Repeat each line of the material below exactly.

■ Supplied records ■
-- -- --

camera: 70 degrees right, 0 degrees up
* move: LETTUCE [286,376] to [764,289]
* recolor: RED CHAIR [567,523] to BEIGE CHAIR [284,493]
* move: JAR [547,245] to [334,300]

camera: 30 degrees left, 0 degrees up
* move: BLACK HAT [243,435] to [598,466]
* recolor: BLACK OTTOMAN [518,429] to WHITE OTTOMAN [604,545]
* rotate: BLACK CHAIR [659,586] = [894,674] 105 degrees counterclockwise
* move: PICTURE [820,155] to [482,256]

-- -- --

■ Task solution ■
camera: 70 degrees right, 0 degrees up
* move: LETTUCE [286,376] to [764,289]
* recolor: RED CHAIR [567,523] to BEIGE CHAIR [284,493]
* move: JAR [547,245] to [334,300]

camera: 30 degrees left, 0 degrees up
* move: BLACK HAT [243,435] to [598,466]
* recolor: BLACK OTTOMAN [518,429] to WHITE OTTOMAN [604,545]
* rotate: BLACK CHAIR [659,586] = [894,674] 105 degrees counterclockwise
* move: PICTURE [820,155] to [482,256]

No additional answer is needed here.